++++ THE DATA ++++

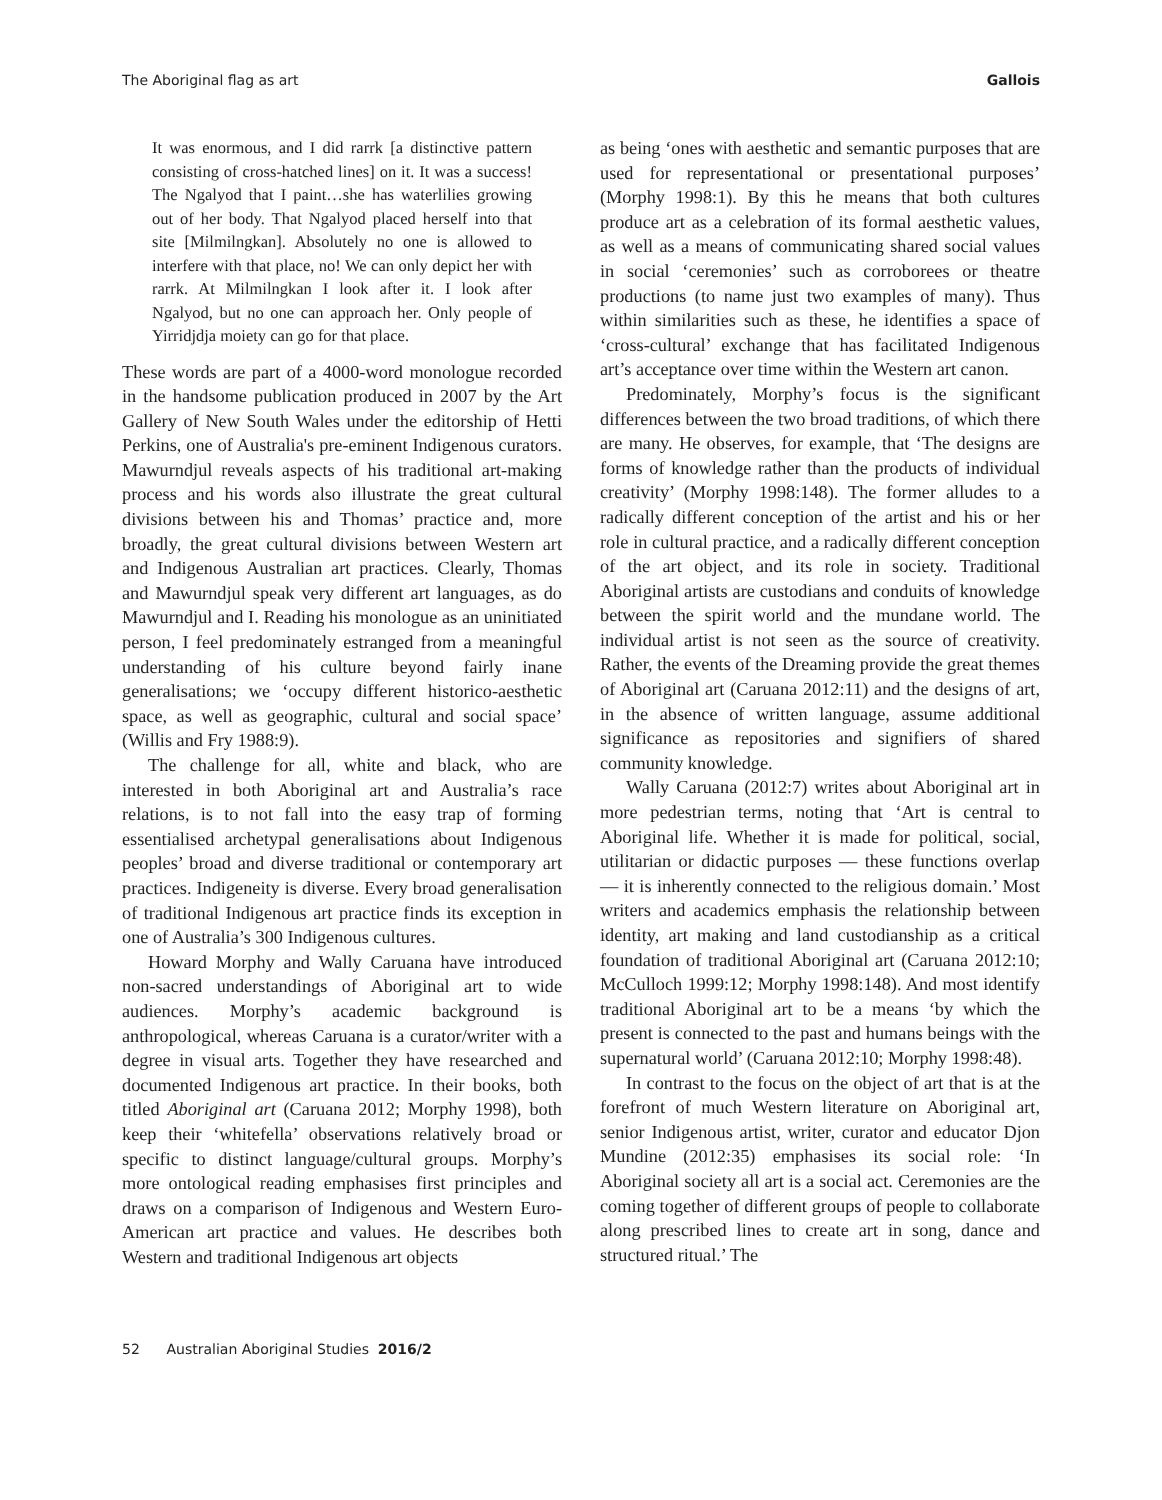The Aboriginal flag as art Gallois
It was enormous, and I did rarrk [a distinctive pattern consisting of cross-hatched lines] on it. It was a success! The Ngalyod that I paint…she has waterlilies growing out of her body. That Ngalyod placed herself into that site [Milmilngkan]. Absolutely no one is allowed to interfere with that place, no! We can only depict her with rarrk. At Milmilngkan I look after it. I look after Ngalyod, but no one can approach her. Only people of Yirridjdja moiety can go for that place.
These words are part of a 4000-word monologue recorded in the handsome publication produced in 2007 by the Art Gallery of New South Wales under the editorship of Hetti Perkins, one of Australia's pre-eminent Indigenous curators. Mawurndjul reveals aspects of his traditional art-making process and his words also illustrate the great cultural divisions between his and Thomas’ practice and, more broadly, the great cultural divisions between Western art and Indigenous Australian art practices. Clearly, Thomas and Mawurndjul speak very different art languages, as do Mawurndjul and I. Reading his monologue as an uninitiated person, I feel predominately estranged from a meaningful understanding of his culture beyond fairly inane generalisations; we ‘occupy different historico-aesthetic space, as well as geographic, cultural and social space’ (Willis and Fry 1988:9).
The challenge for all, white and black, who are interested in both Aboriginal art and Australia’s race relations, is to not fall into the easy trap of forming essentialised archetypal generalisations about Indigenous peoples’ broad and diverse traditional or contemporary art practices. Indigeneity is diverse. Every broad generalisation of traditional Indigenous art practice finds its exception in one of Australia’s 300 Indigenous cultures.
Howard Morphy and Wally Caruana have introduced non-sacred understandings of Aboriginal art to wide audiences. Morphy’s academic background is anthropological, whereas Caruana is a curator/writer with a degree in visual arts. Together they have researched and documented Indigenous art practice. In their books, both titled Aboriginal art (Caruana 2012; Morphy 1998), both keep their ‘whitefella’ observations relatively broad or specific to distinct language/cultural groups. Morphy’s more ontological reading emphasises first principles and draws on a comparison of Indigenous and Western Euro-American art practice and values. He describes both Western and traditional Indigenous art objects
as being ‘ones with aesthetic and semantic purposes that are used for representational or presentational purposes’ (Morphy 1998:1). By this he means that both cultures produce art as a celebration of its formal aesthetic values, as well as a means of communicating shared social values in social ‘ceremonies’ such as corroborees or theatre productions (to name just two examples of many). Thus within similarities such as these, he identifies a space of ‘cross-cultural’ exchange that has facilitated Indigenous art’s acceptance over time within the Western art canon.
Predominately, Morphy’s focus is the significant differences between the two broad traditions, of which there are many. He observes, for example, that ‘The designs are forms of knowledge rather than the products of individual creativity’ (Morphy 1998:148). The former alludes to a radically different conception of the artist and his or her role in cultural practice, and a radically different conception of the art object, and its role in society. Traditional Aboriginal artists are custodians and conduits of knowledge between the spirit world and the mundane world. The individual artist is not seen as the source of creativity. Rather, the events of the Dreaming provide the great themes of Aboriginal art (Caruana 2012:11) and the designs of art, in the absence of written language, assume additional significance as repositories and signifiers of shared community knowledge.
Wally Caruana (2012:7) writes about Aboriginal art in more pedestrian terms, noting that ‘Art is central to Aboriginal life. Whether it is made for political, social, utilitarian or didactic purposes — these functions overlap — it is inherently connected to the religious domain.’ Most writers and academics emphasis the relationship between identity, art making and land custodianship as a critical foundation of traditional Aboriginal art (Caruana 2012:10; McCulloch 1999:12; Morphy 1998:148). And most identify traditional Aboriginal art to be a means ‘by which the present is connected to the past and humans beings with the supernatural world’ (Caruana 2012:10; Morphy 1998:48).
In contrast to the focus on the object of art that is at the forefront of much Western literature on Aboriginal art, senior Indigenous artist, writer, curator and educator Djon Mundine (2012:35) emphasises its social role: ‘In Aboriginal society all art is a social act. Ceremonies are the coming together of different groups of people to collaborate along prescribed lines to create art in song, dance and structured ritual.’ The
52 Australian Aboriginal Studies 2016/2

++++

**ASSIGNMENT:** Starting with the first line of the data, transcribe every line exactly through the one containing "It was enormous, and". No pictures go in.

**RESULT OF THIS EXERCISE:**
The Aboriginal flag as art Gallois
It was enormous, and I did rarrk [a distinctive pattern consisting of cross-hatched lines] on it. It was a success! The Ngalyod that I paint…she has waterlilies growing out of her body. That Ngalyod placed herself into that site [Milmilngkan]. Absolutely no one is allowed to interfere with that place, no! We can only depict her with rarrk. At Milmilngkan I look after it. I look after Ngalyod, but no one can approach her. Only people of Yirridjdja moiety can go for that place.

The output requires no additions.